Lula tenta aproximação com Trump no G7, mas encontro não acontece e presidente brasileiro fica sem agenda bilateral com líder dos EUA

Lula tenta aproximação com Trump no G7, mas encontro não acontece e presidente brasileiro fica sem agenda bilateral com líder dos EUA

Após sinalizar interesse em conversar sobre tarifas e comércio, Lula participa da cúpula na França sem conseguir um diálogo direto com Donald Trump, que manteve sua agenda independente durante o encontro

A participação do presidente Luiz Inácio Lula da Silva na cúpula ampliada do G7, realizada em Évian-les-Bains, na França, acabou marcada por um fato político que chamou atenção nos bastidores da diplomacia internacional: a ausência de qualquer interação com o presidente dos Estados Unidos, Donald Trump.

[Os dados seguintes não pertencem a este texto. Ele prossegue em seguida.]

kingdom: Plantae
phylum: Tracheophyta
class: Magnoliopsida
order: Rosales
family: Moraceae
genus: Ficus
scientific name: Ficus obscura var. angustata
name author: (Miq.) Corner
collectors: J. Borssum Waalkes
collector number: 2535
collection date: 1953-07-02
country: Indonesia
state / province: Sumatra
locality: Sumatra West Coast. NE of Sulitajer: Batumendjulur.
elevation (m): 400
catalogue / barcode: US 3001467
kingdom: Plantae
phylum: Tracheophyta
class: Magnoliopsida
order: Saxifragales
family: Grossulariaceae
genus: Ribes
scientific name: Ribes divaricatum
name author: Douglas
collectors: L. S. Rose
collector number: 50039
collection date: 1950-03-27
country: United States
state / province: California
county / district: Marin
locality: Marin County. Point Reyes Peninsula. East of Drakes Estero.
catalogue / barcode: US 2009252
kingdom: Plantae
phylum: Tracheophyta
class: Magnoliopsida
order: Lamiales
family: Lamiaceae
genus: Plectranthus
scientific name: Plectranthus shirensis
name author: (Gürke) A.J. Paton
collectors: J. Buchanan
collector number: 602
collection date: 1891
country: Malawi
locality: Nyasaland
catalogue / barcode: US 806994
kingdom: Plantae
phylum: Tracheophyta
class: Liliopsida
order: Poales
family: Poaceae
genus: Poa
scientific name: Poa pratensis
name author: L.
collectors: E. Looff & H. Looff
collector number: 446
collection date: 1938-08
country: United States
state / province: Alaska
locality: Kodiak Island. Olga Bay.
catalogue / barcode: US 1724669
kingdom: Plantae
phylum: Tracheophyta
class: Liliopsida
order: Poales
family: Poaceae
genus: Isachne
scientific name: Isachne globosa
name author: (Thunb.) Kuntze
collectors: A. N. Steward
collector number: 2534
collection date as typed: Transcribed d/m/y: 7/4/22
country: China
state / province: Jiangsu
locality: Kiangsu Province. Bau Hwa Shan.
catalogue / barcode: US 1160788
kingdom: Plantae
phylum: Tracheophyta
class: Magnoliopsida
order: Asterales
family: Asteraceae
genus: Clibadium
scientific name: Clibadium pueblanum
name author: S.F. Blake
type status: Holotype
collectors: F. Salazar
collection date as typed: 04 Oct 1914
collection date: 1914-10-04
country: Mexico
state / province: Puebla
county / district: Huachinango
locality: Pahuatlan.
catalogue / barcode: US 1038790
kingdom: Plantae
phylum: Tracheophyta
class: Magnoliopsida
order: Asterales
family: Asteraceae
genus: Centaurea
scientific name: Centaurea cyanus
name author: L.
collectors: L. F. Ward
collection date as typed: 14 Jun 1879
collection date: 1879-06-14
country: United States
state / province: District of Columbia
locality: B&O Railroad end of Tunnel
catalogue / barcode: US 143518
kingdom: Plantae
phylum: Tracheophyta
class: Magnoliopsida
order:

O encontro entre os dois líderes era aguardado por integrantes do governo brasileiro, especialmente após Lula afirmar que pretendia aproveitar a reunião para dialogar com Trump sobre as novas tarifas comerciais que podem atingir produtos brasileiros. No entanto, apesar de estarem no mesmo ambiente e participarem dos mesmos compromissos oficiais, os dois não trocaram cumprimentos nem mantiveram qualquer conversa pública.

Durante a tradicional foto oficial dos líderes convidados e membros do G7, Trump e Lula chegaram a ficar próximos em determinados momentos. O presidente americano, porém, permaneceu concentrado em conversas com outros chefes de Estado, especialmente com o presidente da Coreia do Sul, Lee Jae-myung. Após a cerimônia, Trump deixou o local sem qualquer contato com o líder brasileiro.

A situação gerou repercussão porque a viagem de Lula à França ocorreu em meio a uma crescente tensão comercial entre Brasil e Estados Unidos. Nos últimos meses, a administração Trump endureceu sua postura em relação a diversos parceiros comerciais e passou a avaliar novas tarifas sobre produtos brasileiros. Diante desse cenário, o Palácio do Planalto alimentava a expectativa de abrir um canal direto de negociação durante a cúpula.

Apesar da tentativa de aproximação, nenhuma reunião bilateral foi confirmada. O episódio reforçou a dificuldade do governo brasileiro em estabelecer uma interlocução direta com a Casa Branca em um momento considerado estratégico para a economia nacional.

Enquanto isso, Trump continua priorizando sua agenda internacional baseada na defesa dos interesses econômicos dos Estados Unidos. O presidente americano tem sustentado uma política de fortalecimento da indústria nacional, revisão de acordos comerciais e aumento da pressão sobre países que considera beneficiários de condições comerciais desfavoráveis aos norte-americanos.

Lula, por sua vez, concentrou sua participação no G7 em reuniões com lideranças europeias. Entre os encontros previstos estavam conversas com a presidente da Comissão Europeia, Ursula von der Leyen, e com o presidente do Conselho Europeu, António Costa. Um dos temas centrais dessas reuniões foi a decisão da União Europeia de impor restrições à carne bovina brasileira, medida que preocupa produtores e exportadores do país.

Nos discursos preparados para a cúpula, o presidente brasileiro defendeu maior cooperação internacional, reformas em organismos multilaterais e ampliação dos recursos destinados aos países em desenvolvimento. Também voltou a criticar o avanço do protecionismo econômico em diferentes regiões do mundo.

Nos bastidores, porém, a ausência de um encontro com Trump acabou se tornando um dos assuntos mais comentados do evento. Isso porque o próprio governo brasileiro havia sinalizado que um diálogo direto poderia ajudar a reduzir tensões comerciais e abrir espaço para negociações futuras.

O episódio evidencia os desafios diplomáticos enfrentados pelo Brasil em um cenário internacional cada vez mais competitivo, onde interesses econômicos, disputas comerciais e alianças estratégicas têm definido grande parte das relações entre as principais potências globais.